Some administrative services managers specialize in one area, such as contracts or facilities. A contracts manager is responsible for the sale and purchase of materials, products, services, supplies and equipment. In addition, this manager often handles the disposal of surplus or unclaimed property and the storage of supplies and equipment. Facilities managers are responsible for managing buildings, grounds and equipment, and are often involved in planning and design.

Administrative Services Manager Job Summary

  • Due to the limited availability of upper-level management jobs, applicants will face stiff competition for those positions; however, they should find it easier to secure lower-level management roles.
  • Administrative services managers work in both private industry and government and may have widely varying educational backgrounds, experience, earnings and responsibilities.
  • Administrative services managers should possess good leadership and communication skills, and they should also be flexible, detail-oriented, analytical and decisive.

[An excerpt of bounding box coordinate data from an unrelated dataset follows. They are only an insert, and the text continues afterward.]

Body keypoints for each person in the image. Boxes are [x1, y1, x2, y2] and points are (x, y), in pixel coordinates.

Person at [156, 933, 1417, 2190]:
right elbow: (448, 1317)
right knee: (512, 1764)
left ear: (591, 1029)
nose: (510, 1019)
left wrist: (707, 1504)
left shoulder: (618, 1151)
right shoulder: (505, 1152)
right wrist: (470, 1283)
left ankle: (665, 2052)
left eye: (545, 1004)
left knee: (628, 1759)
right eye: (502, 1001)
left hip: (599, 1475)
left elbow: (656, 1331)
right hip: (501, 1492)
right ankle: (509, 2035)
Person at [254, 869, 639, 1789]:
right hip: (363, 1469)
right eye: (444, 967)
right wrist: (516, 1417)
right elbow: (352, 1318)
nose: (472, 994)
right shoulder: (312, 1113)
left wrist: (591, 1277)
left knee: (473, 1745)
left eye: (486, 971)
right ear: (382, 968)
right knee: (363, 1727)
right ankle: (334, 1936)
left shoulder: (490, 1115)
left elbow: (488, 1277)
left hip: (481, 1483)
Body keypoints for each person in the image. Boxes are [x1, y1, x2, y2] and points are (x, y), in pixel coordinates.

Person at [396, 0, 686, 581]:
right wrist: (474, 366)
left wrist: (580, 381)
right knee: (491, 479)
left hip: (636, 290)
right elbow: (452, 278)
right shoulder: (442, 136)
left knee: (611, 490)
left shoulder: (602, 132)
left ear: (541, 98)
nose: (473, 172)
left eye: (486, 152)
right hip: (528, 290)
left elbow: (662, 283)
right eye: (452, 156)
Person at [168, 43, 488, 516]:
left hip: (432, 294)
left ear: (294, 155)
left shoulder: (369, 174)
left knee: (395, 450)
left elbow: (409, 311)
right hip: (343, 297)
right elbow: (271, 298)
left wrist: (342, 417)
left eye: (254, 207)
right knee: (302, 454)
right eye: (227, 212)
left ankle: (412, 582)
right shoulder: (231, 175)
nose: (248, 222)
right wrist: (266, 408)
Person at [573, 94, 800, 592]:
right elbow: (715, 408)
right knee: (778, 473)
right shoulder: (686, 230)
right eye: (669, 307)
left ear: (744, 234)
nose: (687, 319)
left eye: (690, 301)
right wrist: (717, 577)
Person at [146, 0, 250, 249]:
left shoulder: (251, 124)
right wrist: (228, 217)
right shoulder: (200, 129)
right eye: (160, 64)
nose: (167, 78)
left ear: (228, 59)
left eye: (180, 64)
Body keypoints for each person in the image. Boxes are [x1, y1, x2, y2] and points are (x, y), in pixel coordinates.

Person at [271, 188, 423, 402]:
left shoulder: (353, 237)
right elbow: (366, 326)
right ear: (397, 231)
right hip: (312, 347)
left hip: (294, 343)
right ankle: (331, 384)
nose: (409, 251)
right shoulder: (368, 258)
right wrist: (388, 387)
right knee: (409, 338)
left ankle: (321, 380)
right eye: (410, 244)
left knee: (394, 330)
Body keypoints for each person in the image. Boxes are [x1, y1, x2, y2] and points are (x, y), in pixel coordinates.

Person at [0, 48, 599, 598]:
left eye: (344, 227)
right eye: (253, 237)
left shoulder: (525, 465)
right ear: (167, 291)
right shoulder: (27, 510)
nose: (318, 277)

Work Environment for Administrative Services Managers

Administrative services managers often work out of an office, but may also spend time overseeing activities in other parts of the facility, grounds and satellite buildings. New technologies have enabled administrative services managers to remotely monitor activities and equipment, and teleconferencing capabilities allow them to meet with vendors and staff in other locations without traveling off-site.

Around half of administrative services managers work 40 hours per week, but the rest often work longer. Many are required to respond problems outside of normal business hours.

Education, Training and Licensing

In small organizations, an administrative service manager may have only a high school diploma plus relevant experience. However, many employers prefer to hire candidates with at least an associate’s degree. Administrative service managers who work for large organizations or are responsible for complex tasks usually have a bachelor’s degree in business administration, finance, accounting or human resources. Courses in accounting, computers, office technology, business law and human resources can be very helpful in preparing for a career in this field. A master’s degree can be beneficial to administrative services managers seeking to advance within a larger organization that has multiple levels of management, and attain director-level or higher status.

Experience in the particular field that a candidate hopes to work in is usually necessary for all types of administrative services managers. For example, those who work with property should have expertise in sales and purchasing. Administrative services managers can complete online training offered by the Association of Professional Office Managers to help them secure better job opportunities.

Facilities managers often have a bachelors’ or master’s degree in business management, construction management, facility management, engineering or architecture. In addition, the International Facility Management Association offers a competency-based professional certification program that leads to a Certified Facility Manager (CFM) designation or Facility Management Professional (FMP) credential.

Employment Figures, Projections, Outlook and Earnings

Administrative services managers held about 243,580 jobs in May 2009, according to research by the U.S. Bureau of Labor Statistics (BLS). They work in all industries, with 15% employed in education services, 12% in the healthcare, 12% in state and local government and 9% in insurance and finance.

Job growth in this field is expected to be about as fast as average. There will be a strong demand for facilities managers as organizations become more concerned about securing, maintaining and operating their buildings. The strength of the economy affects demand for administrative services managers, so job openings may vary from year to year.

The median annual wage for administrative services managers in May, 2009 was $75,520 according to research by the BLS. The middle 50% earned between $53,820 and $100,560, while the lowest 10% earned $38,690. The highest 10% earned approximately $131,730 per year.